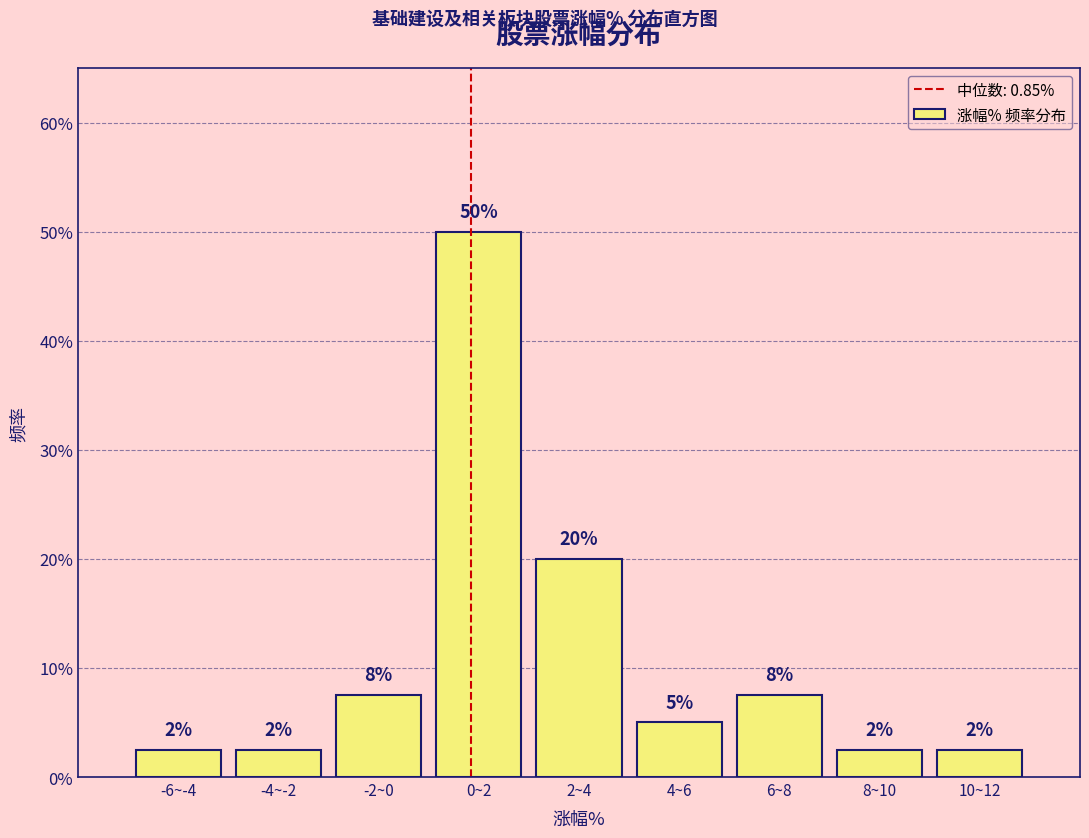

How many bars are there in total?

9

* * *

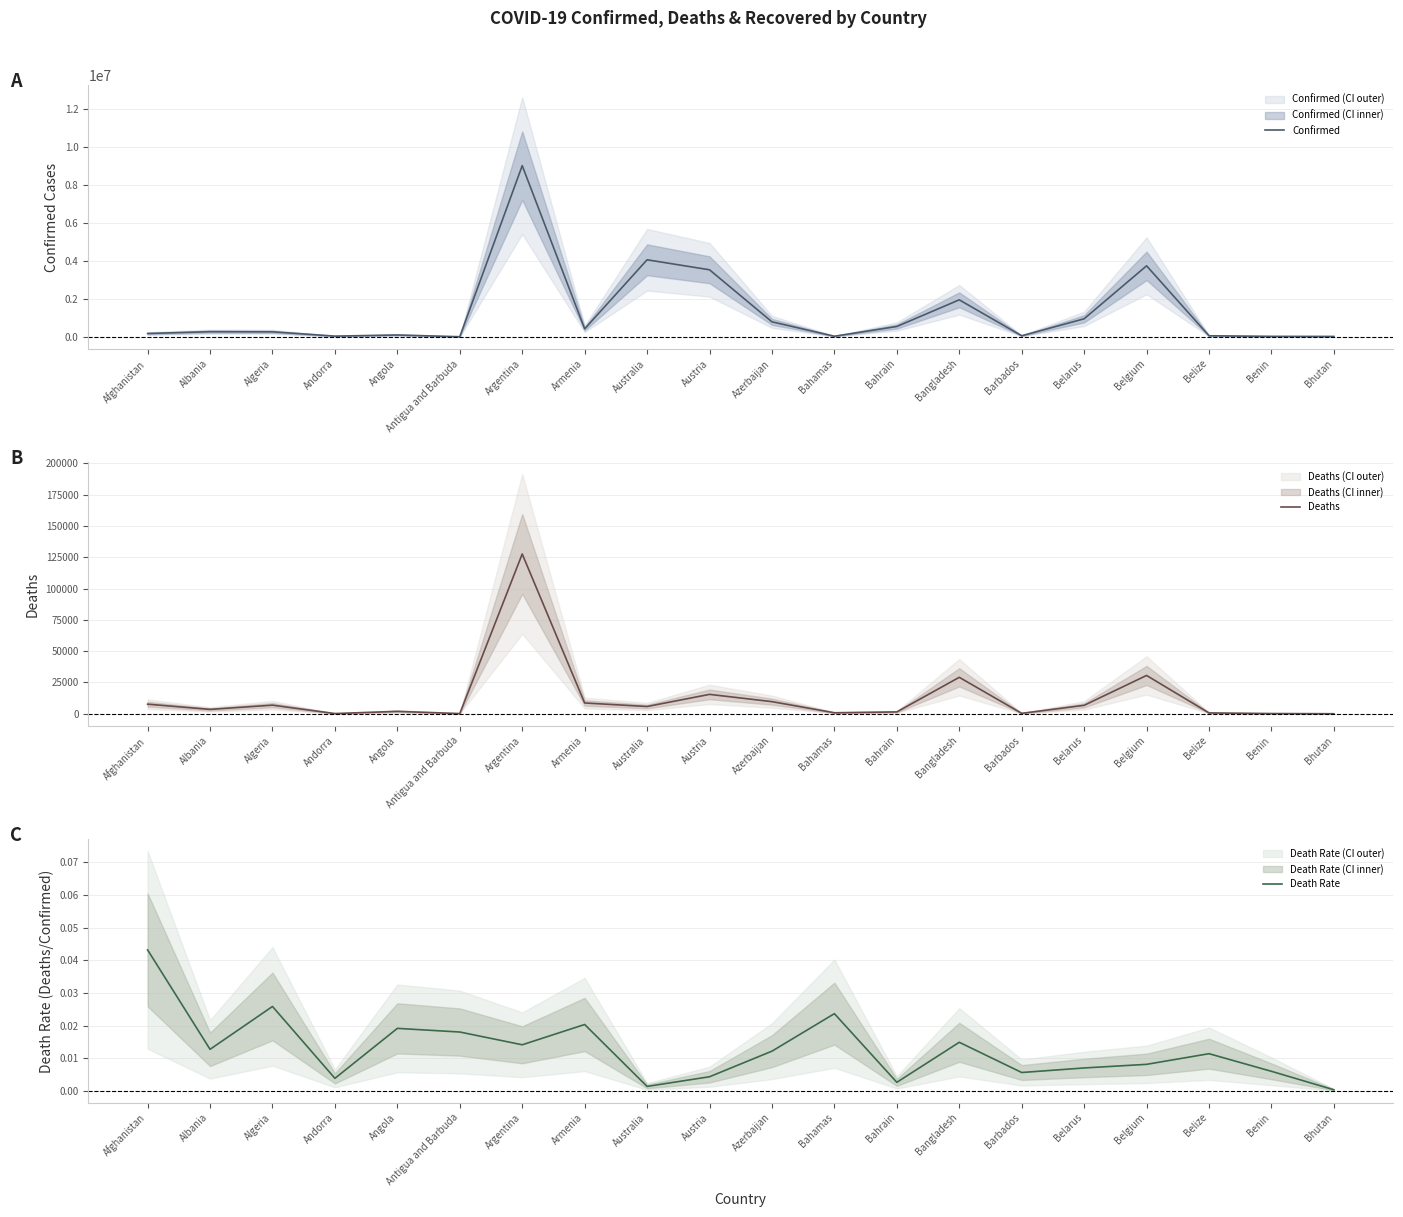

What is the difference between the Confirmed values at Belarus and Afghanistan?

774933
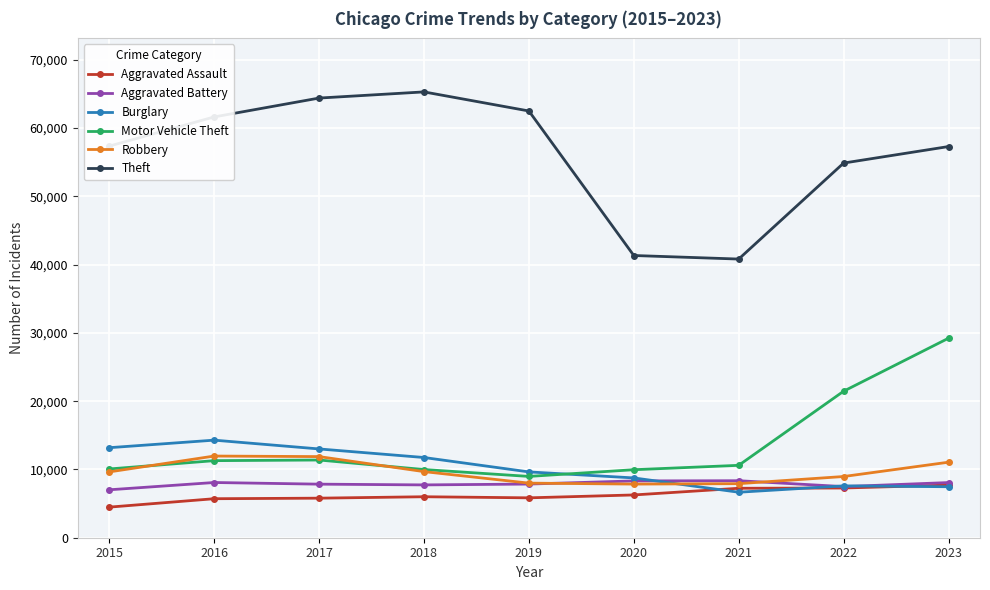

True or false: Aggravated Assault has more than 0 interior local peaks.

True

---

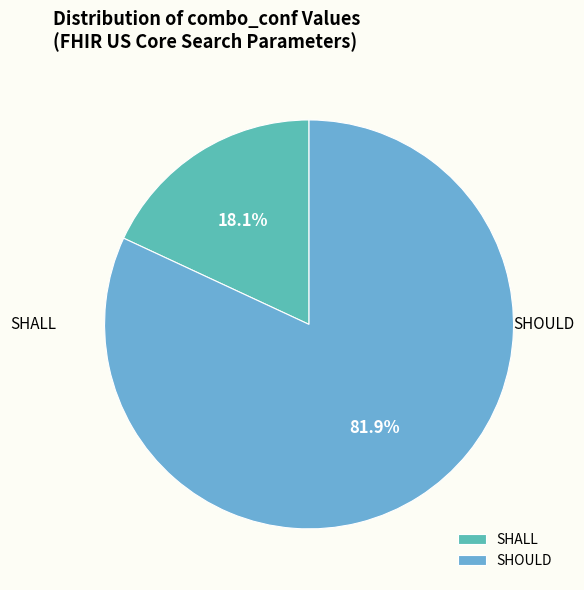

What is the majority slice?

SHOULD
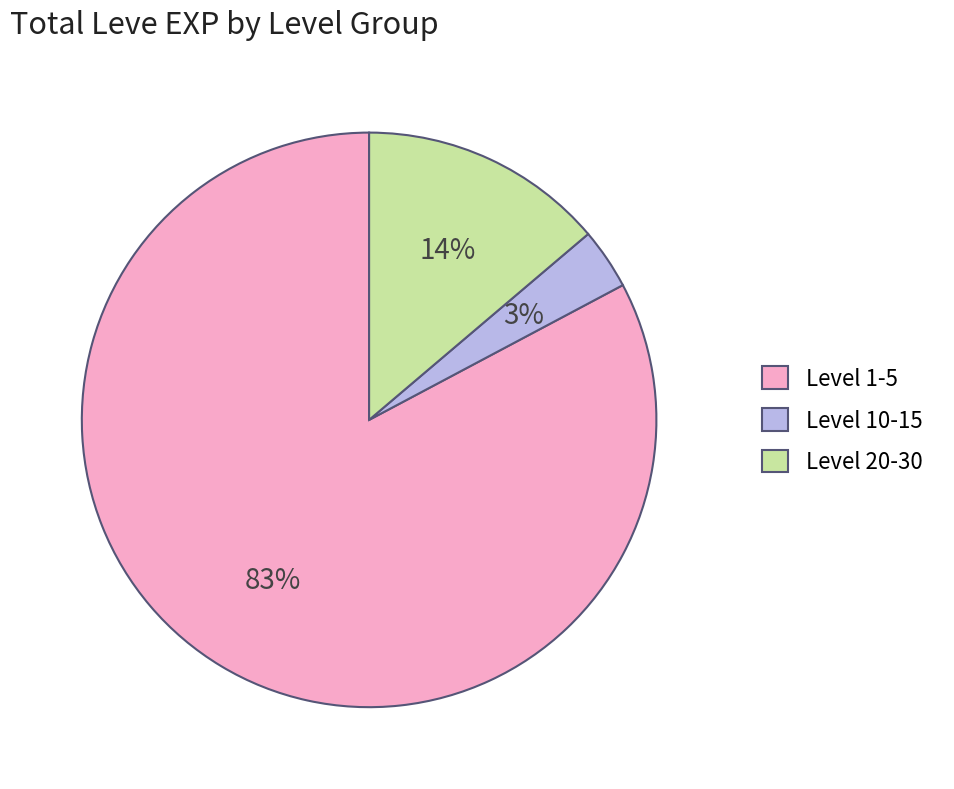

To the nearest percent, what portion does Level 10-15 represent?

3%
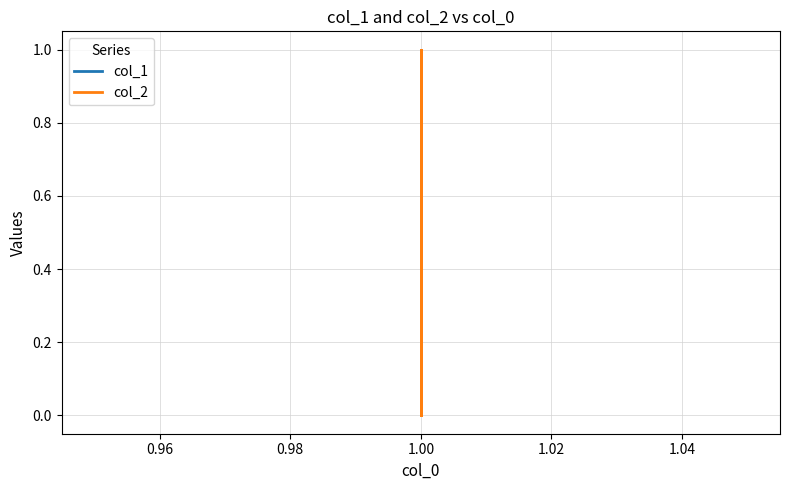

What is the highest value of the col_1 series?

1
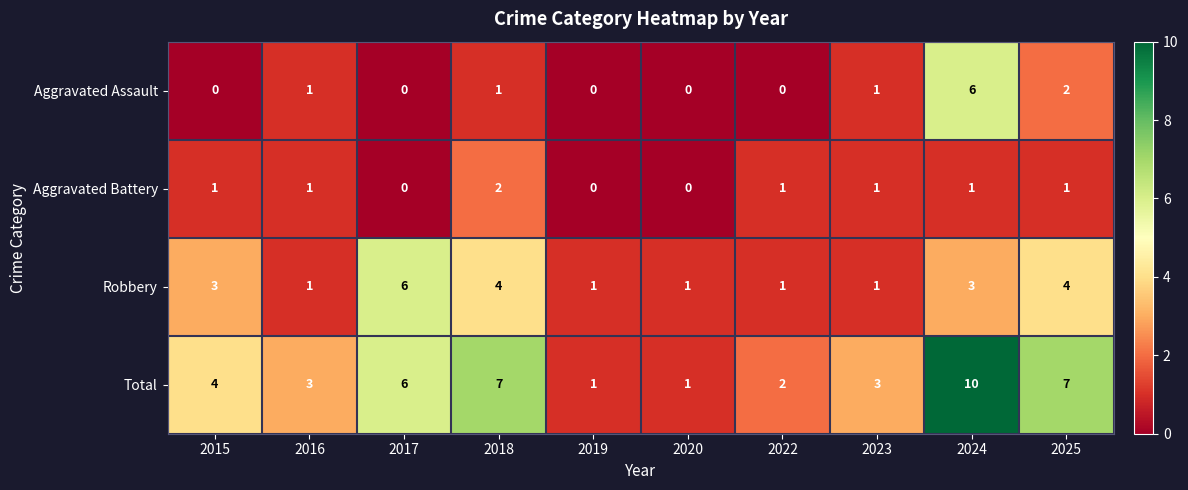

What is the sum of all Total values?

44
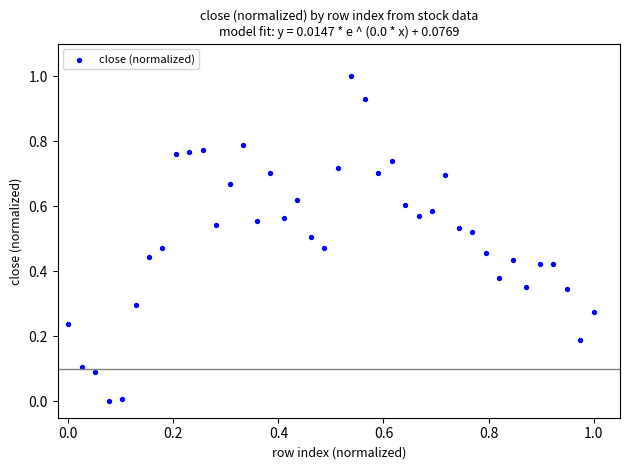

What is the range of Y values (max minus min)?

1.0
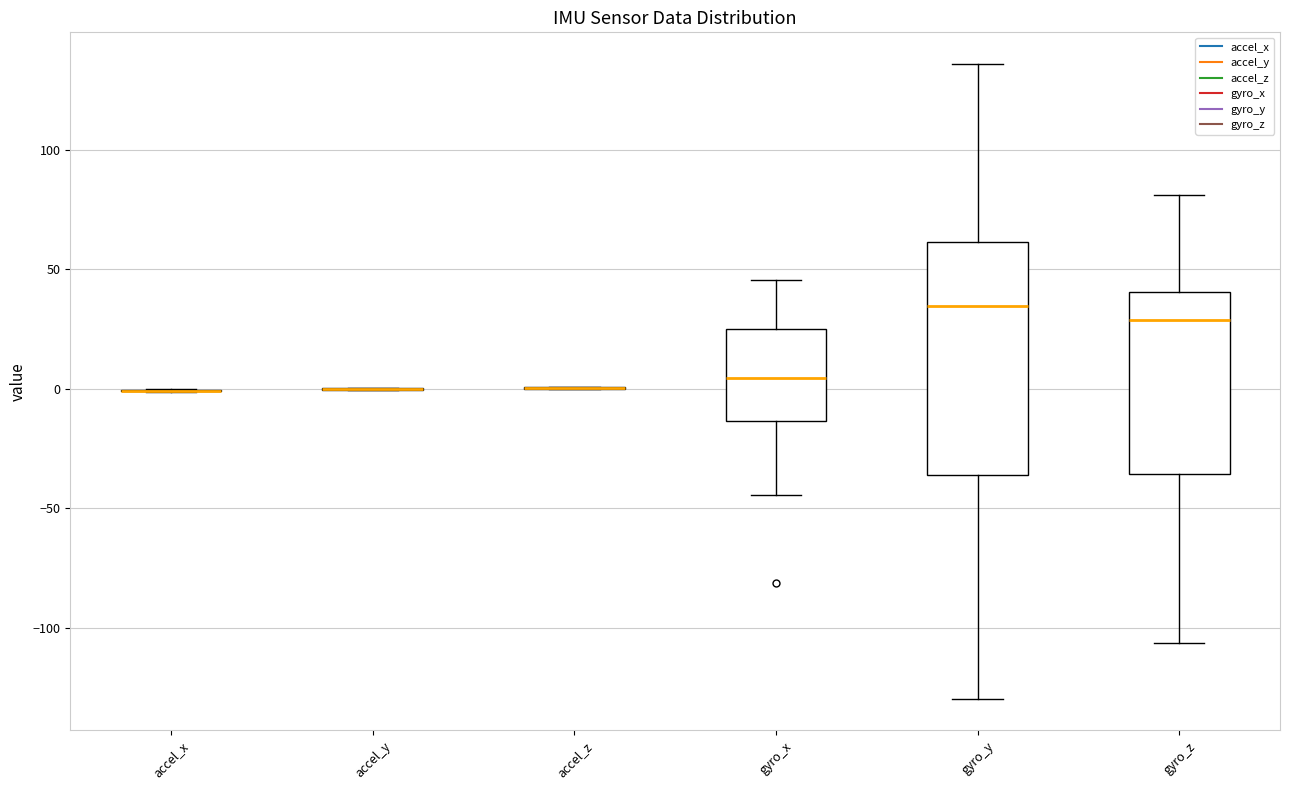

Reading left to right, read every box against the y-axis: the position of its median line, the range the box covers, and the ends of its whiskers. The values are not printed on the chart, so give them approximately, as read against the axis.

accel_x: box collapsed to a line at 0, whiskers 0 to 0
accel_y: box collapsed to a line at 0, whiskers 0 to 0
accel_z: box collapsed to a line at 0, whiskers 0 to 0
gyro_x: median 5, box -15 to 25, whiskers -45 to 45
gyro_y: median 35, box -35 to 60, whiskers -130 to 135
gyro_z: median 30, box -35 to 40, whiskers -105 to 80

**What is being asked**
Turn the lines from the one containing "What is the majority slice?" through the one containing "gyro_z: median 30, box" into a Markdown table with the columns Row and Text, where Row numbers each line in order. Skip blank lines and leave out the picture lines.

**Exercise output**
| Row | Text |
|---|---|
| 1 | What is the majority slice? |
| 2 | SHOULD |
| 3 | To the nearest percent, what portion does Level 10-15 represent? |
| 4 | 3% |
| 5 | What is the highest value of the col_1 series? |
| 6 | 1 |
| 7 | What is the sum of all Total values? |
| 8 | 44 |
| 9 | What is the range of Y values (max minus min)? |
| 10 | 1.0 |
| 11 | Reading left to right, read every box against the y-axis: the position of its median line, the range the box covers, and the ends of its whiskers. The values are not printed on the chart, so give them approximately, as read against the axis. |
| 12 | accel_x: box collapsed to a line at 0, whiskers 0 to 0 |
| 13 | accel_y: box collapsed to a line at 0, whiskers 0 to 0 |
| 14 | accel_z: box collapsed to a line at 0, whiskers 0 to 0 |
| 15 | gyro_x: median 5, box -15 to 25, whiskers -45 to 45 |
| 16 | gyro_y: median 35, box -35 to 60, whiskers -130 to 135 |
| 17 | gyro_z: median 30, box -35 to 40, whiskers -105 to 80 |